Business | Economy
RBI chief raises the pitch for balanced growth
India's central bank must balance growth and financial stability with price stability during the global market turmoil, even though it sees inflation easing from double digits by March, its chief said.
Mumbai: India's central bank must balance growth and financial stability with price stability during the global market turmoil, even though it sees inflation easing from double digits by March, its chief said.
Duvvuri Subbarao, the governor of Reserve Bank of India (RBI), said on Saturday it was still too early to assess how growth would develop in the fiscal year, beginning March 2009, as there was too much uncertainty due to the global crisis. However, any moderation in growth would be modest, he added.
The RBI left all its key policy rates unchanged at a review on Friday, after cutting its main lending rate by 1 percentage point to 8.0 per cent in a surprise move last Monday.
The decision not to ease policy again at the end of the week disappointed India's bond and stock markets, with shares falling almost 11 per cent as the global market rout pummelled them.
Concerned about rising risks to growth, central banks across the globe - including the Federal Reserve, the European Central Bank and the People's Bank of China - cut their interest rates in a coordinated move earlier this month.
India's money markets seized up early this month as the global cash crunch spread.
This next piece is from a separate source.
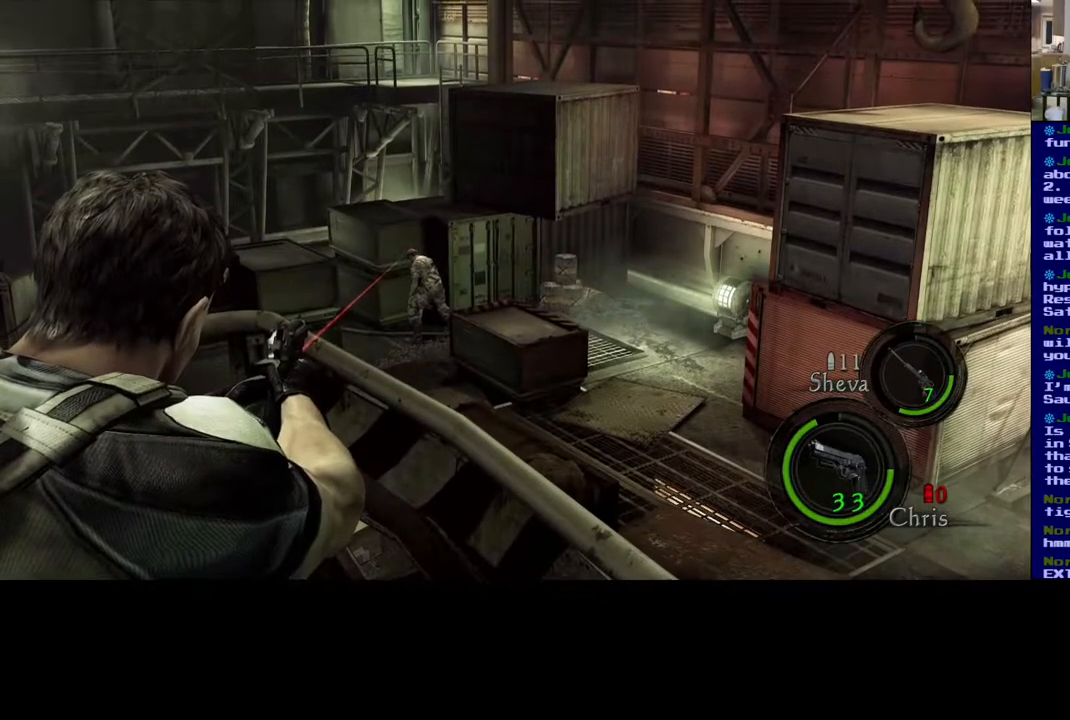
{"dt_ms": 500, "buttons": [], "left_stick": "center", "right_stick": "center", "events": []}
Subbarao said last Monday's rate cut was aimed at financial stability and the RBI was trying to strike a judicious balance between its objectives.
Asked why there was reluctance to take a pro-growth monetary stance when the central bank's own projections showed inflation would slow to an annual 7 per cent by March, he replied: "Because, as I said, we have got to balance growth, financial stability and price stability."
India's most widely watched inflation measure, the wholesale price index, rose to an annual rate of 12.91 per cent in August, but eased to 11.07 per cent earlier this month.
The messages from Friday's policy review were that banks must keep credit flowing and monitor credit quality and that the central bank would act when needed, he said.